The exact process of setting up the continuous glucose monitor so that it delivers alerts to an Apple Watch will vary depending on the product. In the broadest sense, you'll likely need to install the product's companion app on your iPhone and adjust its settings so that you get the kinds of alerts you want, such as emergency alerts about dangerous blood sugar fluctuations. Because it is critical to set up the device properly, you should carefully read the instructions included with the product and get in touch with the manufacturer's customer support team with any specific questions and for help setting up the system if necessary. The instructions used for setting up one product may not be applicable to a different product.

Can the Apple Watch natively monitor blood glucose?

At the time of writing, the Apple Watch Series 8 (the current-generation model) and older are not able to monitor blood glucose levels on their own. This may change in the future, but at this time, you'll need to use a separate glucose monitor that is able to communicate with the Apple Watch wirelessly. That doesn't mean the Apple Watch isn't worth owning, however, as the device packs many other health features — and some of them have even saved lives.

Apple's smartwatch is particularly useful for individuals who suffer from a heart rhythm disorder called Atrial Fibrillation (A-Fib), which increases one's risk of experiencing a stroke, among other things.
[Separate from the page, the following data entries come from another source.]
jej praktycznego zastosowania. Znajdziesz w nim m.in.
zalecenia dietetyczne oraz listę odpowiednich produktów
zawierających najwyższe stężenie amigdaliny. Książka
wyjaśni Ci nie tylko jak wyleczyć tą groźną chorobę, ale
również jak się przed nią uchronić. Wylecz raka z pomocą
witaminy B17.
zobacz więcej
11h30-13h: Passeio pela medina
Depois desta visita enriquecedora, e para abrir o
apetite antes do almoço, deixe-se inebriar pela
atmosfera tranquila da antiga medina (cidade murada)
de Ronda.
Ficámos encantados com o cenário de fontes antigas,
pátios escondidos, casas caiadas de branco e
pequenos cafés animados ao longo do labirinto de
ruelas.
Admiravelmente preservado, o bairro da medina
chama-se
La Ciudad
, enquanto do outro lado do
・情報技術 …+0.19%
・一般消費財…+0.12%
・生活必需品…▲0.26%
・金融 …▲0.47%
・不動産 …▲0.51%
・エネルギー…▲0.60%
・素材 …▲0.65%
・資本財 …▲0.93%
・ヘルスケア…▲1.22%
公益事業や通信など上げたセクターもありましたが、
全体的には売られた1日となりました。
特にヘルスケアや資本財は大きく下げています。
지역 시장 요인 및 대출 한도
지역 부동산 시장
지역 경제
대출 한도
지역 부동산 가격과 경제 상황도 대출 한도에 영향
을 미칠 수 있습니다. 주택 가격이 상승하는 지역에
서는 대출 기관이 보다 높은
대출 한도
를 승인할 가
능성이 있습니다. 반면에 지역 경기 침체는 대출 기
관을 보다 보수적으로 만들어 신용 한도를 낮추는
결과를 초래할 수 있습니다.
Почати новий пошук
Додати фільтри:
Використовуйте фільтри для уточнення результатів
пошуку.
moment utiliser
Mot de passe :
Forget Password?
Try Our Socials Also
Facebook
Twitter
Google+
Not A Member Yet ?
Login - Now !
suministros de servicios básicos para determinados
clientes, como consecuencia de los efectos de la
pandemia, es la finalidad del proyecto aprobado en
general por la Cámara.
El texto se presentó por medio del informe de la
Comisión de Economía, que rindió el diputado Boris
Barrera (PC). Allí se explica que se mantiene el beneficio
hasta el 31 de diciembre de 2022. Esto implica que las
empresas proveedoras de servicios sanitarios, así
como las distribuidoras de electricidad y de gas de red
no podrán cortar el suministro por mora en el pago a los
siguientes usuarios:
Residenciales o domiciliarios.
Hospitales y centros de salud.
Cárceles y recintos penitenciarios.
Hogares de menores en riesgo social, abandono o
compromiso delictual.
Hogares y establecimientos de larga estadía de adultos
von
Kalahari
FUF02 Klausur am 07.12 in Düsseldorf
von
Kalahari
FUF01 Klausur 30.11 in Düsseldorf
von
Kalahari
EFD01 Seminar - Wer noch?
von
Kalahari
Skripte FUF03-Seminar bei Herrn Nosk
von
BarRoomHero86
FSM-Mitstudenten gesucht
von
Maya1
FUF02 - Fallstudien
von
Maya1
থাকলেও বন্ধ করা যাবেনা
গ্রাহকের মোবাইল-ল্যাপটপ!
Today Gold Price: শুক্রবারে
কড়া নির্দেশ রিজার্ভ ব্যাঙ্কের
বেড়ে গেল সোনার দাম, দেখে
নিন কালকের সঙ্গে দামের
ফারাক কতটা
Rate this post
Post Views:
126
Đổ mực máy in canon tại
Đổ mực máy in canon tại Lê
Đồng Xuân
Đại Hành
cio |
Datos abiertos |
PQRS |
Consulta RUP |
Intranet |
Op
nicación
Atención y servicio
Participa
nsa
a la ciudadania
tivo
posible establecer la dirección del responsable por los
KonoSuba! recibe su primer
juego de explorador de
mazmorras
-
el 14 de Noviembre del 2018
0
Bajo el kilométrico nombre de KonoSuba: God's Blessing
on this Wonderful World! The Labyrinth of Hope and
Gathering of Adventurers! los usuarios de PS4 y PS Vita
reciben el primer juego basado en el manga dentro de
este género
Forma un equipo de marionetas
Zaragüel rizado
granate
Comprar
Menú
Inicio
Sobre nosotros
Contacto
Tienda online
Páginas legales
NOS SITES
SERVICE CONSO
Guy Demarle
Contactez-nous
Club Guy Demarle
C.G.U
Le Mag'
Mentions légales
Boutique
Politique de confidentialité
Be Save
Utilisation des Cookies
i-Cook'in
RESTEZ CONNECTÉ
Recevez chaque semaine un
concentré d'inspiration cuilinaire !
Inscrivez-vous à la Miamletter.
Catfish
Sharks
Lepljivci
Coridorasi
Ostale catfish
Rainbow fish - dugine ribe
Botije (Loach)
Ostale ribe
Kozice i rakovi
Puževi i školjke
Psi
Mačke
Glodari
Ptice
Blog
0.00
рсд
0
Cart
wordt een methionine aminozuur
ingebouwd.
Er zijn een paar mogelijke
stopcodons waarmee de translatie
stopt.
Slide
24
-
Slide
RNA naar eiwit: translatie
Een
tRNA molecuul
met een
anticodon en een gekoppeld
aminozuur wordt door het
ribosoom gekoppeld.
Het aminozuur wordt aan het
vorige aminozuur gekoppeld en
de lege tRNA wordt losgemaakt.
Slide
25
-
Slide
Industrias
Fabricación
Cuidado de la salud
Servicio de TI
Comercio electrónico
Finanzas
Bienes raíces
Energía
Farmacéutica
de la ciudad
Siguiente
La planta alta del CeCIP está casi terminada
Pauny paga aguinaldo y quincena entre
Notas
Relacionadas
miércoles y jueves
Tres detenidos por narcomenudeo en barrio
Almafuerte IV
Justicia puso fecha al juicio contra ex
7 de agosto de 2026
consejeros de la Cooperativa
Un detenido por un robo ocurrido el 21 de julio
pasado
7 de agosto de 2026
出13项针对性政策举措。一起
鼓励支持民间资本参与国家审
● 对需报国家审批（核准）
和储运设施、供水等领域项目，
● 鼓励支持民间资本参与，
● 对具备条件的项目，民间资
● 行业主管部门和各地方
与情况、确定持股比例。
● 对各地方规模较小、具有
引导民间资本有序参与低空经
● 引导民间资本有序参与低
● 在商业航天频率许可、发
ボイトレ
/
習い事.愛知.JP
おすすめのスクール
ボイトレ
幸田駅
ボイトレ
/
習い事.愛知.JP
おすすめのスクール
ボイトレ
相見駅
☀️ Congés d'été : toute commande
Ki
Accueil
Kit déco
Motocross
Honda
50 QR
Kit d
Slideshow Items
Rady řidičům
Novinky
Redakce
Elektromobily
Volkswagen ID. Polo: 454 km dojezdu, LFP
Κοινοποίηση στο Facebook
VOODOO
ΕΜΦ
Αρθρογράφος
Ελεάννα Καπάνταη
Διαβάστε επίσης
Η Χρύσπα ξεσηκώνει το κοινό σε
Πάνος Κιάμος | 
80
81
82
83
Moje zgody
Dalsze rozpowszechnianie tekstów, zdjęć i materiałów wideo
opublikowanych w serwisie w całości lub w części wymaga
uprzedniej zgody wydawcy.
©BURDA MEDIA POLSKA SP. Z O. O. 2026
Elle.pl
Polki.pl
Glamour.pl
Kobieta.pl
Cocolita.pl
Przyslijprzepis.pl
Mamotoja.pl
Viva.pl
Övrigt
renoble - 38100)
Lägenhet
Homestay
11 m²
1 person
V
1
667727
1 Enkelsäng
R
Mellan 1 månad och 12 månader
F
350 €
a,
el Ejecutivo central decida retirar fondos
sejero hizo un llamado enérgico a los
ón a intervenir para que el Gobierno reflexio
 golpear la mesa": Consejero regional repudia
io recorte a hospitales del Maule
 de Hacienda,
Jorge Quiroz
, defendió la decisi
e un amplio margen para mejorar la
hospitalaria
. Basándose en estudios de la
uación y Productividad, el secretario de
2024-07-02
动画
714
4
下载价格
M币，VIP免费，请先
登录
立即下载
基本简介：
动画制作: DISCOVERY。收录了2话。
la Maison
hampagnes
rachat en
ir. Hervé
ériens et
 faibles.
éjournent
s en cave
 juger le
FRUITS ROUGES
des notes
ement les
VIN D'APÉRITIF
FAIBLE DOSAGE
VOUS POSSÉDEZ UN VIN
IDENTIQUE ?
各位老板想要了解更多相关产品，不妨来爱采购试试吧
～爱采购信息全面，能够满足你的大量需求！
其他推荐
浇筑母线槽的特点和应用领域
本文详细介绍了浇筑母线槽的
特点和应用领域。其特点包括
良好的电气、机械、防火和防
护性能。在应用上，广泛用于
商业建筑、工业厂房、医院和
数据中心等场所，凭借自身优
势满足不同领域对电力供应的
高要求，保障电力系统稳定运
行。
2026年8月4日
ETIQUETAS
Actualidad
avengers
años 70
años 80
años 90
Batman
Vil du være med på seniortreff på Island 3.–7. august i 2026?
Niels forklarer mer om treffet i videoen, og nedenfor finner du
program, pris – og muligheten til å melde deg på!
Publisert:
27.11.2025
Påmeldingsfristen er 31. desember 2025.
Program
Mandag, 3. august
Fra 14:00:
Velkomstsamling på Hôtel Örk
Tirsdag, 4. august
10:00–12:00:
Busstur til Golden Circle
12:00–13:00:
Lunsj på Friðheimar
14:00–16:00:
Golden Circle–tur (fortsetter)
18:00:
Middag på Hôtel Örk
The Apple Watch uses a combination of hardware and software to monitor A-Fib episodes and record the data, which can then be given to the patient's doctor as a long-term look at how the condition manifested over the recent past. 

Depending on the Apple Watch model, users can also get alerts when their heart rate is unusually elevated, take ECG measurements, monitor their blood oxygen levels, send emergency alerts if they fall, and even get an alert if the wearable detects low cardio fitness metrics. You can check which features your Apple Watch offers over on Apple's Healthcare web page.